Hubo un día en el que Porsche y Seat se juntaron en secreto para crear un deportivo, y el resultado fue espectacular

A principios de los años 80, Seat propuso a Porsche construir un deportivo biplaza ligero. El proyecto no proliferó, pero sí que se creó un coche, el Porsche 984.
Si bien durante años Seat tuvo a Cupra (hoy marca independiente) como la gama deportiva de la compañía española, lo que no ha tenido la firma de Martorell ha sido un deportivo como tal. Sin embargo, hace 40 años la historia podría haber cambiado para bien si se hubieran dado todos los condicionantes y el proyecto secreto con Porsche hubiera florecido.
En 1981, Seat tenía como objetivo internacionalizarse. Aún se encontraba bajo el paraguas de Fiat, pero todo estaba a punto de cambiar cuando a mediados de esa década se anuncia la llegada de Volkswagen. Los años ’80 supusieron un renacer para la marca, que empezó a tener sus propios modelos y a ganar popularidad en otros mercados tras la llegada de los alemanes.
La que, sin lugar a dudas, habría sido la mejor entrada en una nueva época para Seat es el deportivo que estuvo desarrollando en colaboración con Porsche. El proyecto, que se mantuvo durante años bajo el más estricto secretismo, es conocido como Porsche 984 -por el año en el que se inició el proyecto-, o Porsche Junior después de que Seat abandonara el barco en 1985.
El proyecto secreto del deportivo de Seat que acabó siendo el misterioso Porsche 984
En agosto de 1984, Seat propone a Porsche desarrollar un deportivo biplaza aprovechando al máximo el número de piezas propias posibles. Sin embargo, la marca solo disponía de la carrocería que Giugiaro había diseñado para el primer Seat Ibiza y los famosos motores System Porsche.
El problema que encontraron es que Seat no disponía de la suficiente liquidez como para abordar semejante proyecto -la inversión rondaba los 120 millones de marcos, unos 250 millones de euros-, por lo que decidieron dejar de lado la idea.
Desde el principio se sabía que este proyecto no era rentable para Seat, que por aquel entonces era un fabricante con poco músculo. Por tanto, la marca decide cancelar el proyecto en 1985 y centrar sus esfuerzos en otro vehículo.
Sin embargo, la firma de Stuttgart sí que creó el biplaza que le había encargado Seat. El proyecto, inacabado cuando abandonó la firma de Martorell, siguió evolucionando hasta convertirse en un pequeño y ligero roadster biplaza equipado con un motor trasero bóxer de 2.0 litros y cuatro cilindros que ofrecía una potencia de 135 CV y una velocidad máxima de 220 km/h.
El 984 o Junior era un roadster altamente aerodinámico que fue desarrollado en el túnel de viento. También se trabajó en su ligereza, con un peso de solamente 880 kilos, buscando conseguir una baja resistencia al viento y una conducción atractiva.
Para ello, todo el conjunto se instaló sobre un chasis monocasco de acero que se cubrió con chapas de carrocería realizadas en fibra de vidrio reforzada con plástico. Por desgracia, Porsche tampoco estaba en una situación económica favorable, por lo que decidió no continuar con el proyecto poco después de la marcha de Seat.
La compañía española, por su parte, decide enfocar sus esfuerzos en otro proyecto y empieza a trabajar en algo, a priori, más sencillo: un Ibiza Cabrio. Fue creado por el carrocero American Sunroof Company, aunque la idea tampoco terminó de encajar, por lo que Seat se vio obligado a dar carpetazo a esta segunda aventura con Porsche.

━━━━━━━━━━━━━━━━━━━━

• Tarea 1
Reproduzca literalmente el fragmento del artículo sobre el Porsche 984 comprendido entre "A principios de" y "Porsche hubiera florecido.".
• Tarea 2
Responda brevemente, según el artículo sobre el Porsche 984:
(a) ¿En qué mes y año propuso Seat a Porsche desarrollar un deportivo biplaza?
(b) ¿Cuánto pesaba el 984 o Junior?
(c) ¿Qué carrocero creó el Ibiza Cabrio?
• Tarea 3
Traduzca al inglés la siguiente oración del artículo sobre el Porsche 984: "El 984 o Junior era un roadster altamente aerodinámico que fue desarrollado en el túnel de viento."

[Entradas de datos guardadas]

━━━━━━━━━━━━━━━━━━━━

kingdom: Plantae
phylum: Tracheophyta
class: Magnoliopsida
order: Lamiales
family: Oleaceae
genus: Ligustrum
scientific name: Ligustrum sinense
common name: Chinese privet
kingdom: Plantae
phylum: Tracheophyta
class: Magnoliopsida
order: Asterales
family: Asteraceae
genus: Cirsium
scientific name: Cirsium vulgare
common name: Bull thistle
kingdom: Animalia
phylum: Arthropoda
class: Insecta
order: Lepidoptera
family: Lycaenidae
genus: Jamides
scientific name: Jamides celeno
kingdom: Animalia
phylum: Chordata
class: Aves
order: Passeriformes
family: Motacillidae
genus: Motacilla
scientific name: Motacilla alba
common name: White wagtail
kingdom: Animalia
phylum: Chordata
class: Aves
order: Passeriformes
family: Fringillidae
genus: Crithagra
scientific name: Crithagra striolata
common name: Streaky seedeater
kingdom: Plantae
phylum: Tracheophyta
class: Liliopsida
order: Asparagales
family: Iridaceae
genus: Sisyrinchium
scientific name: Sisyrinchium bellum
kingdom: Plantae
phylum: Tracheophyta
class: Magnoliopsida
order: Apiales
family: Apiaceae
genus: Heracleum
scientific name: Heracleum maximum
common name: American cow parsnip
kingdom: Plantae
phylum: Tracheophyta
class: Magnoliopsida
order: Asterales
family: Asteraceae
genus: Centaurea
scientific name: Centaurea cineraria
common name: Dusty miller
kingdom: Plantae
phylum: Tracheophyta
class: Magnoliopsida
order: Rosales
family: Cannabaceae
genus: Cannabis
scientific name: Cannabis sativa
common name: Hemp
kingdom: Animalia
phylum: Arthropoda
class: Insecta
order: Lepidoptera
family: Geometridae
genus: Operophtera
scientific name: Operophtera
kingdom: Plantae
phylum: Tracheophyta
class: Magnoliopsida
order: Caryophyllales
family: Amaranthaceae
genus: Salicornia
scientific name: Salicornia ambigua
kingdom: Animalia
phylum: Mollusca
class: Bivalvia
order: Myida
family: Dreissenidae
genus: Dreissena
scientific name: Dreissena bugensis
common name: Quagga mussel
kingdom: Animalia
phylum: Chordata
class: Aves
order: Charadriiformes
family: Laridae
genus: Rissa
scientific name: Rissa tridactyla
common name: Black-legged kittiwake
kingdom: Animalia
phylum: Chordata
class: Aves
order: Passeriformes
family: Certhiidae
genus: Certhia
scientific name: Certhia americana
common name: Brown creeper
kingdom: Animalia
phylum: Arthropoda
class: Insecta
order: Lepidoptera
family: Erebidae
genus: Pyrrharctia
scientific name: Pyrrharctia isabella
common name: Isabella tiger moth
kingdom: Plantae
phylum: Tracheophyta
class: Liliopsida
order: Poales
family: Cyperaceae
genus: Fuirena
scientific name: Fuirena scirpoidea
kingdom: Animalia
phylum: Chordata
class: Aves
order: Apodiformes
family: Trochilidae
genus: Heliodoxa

━━━━━━━━━━━━━━━━━━━━

• Respuesta esperada 1
A principios de los años 80, Seat propuso a Porsche construir un deportivo biplaza ligero. El proyecto no proliferó, pero sí que se creó un coche, el Porsche 984.
Si bien durante años Seat tuvo a Cupra (hoy marca independiente) como la gama deportiva de la compañía española, lo que no ha tenido la firma de Martorell ha sido un deportivo como tal. Sin embargo, hace 40 años la historia podría haber cambiado para bien si se hubieran dado todos los condicionantes y el proyecto secreto con Porsche hubiera florecido.

• Respuesta esperada 2
(a) En agosto de 1984.
(b) Solamente 880 kilos.
(c) American Sunroof Company.

• Respuesta esperada 3
The 984, or Junior, was a highly aerodynamic roadster that was developed in the wind tunnel.